_Dataset excerpts_
§ §
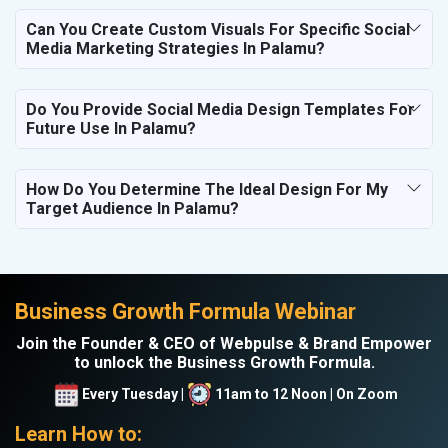
Can You Create Custom Visuals For Specific Social
Media Marketing Strategies In Palamu?
Do You Provide Social Media Design Templates For
Future Use In Palamu?
How Do You Determine The Ideal Design For My
Target Audience In Palamu?
Business Growth Formula Webinar
Join the Founder & CEO of Webpulse & Brand Empower
to unlock the Business Growth Formula.
Every Tuesday |
11am to 12 Noon | On Zoom
Learn How to:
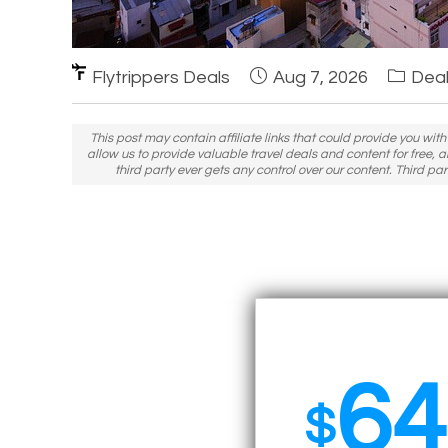
Flytrippers Deals
Aug 7, 2026
Deal
This post may contain affiliate links that could provide you wit
allow us to provide valuable travel deals and content for free, a
third party ever gets any control over our content. Third part
64
$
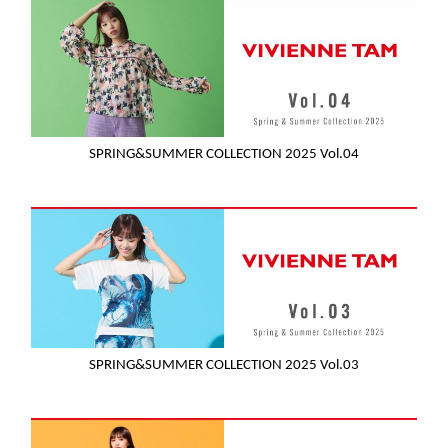
SPRING&SUMMER COLLECTION 2025 Vol.04
SPRING&SUMMER COLLECTION 2025 Vol.03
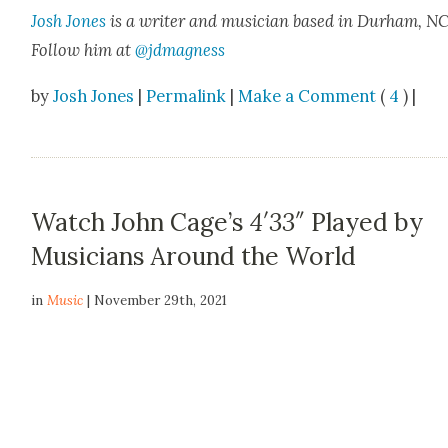
Josh Jones
is a writer and musi­cian based in Durham, NC
Fol­low him at
@jdmagness
by
Josh Jones
|
Permalink
|
Make a Comment
(
4
) |
Watch John Cage’s
4′33″
Played by
Musicians Around the World
in
Music
| November 29th, 2021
§ §
Write out the records above exactly as they appear, leaving out any pictures.

Can You Create Custom Visuals For Specific Social
Media Marketing Strategies In Palamu?
Do You Provide Social Media Design Templates For
Future Use In Palamu?
How Do You Determine The Ideal Design For My
Target Audience In Palamu?
Business Growth Formula Webinar
Join the Founder & CEO of Webpulse & Brand Empower
to unlock the Business Growth Formula.
Every Tuesday |
11am to 12 Noon | On Zoom
Learn How to:
Flytrippers Deals
Aug 7, 2026
Deal
This post may contain affiliate links that could provide you wit
allow us to provide valuable travel deals and content for free, a
third party ever gets any control over our content. Third part
64
$
SPRING&SUMMER COLLECTION 2025 Vol.04
SPRING&SUMMER COLLECTION 2025 Vol.03
Josh Jones
is a writer and musi­cian based in Durham, NC
Fol­low him at
@jdmagness
by
Josh Jones
|
Permalink
|
Make a Comment
(
4
) |
Watch John Cage’s
4′33″
Played by
Musicians Around the World
in
Music
| November 29th, 2021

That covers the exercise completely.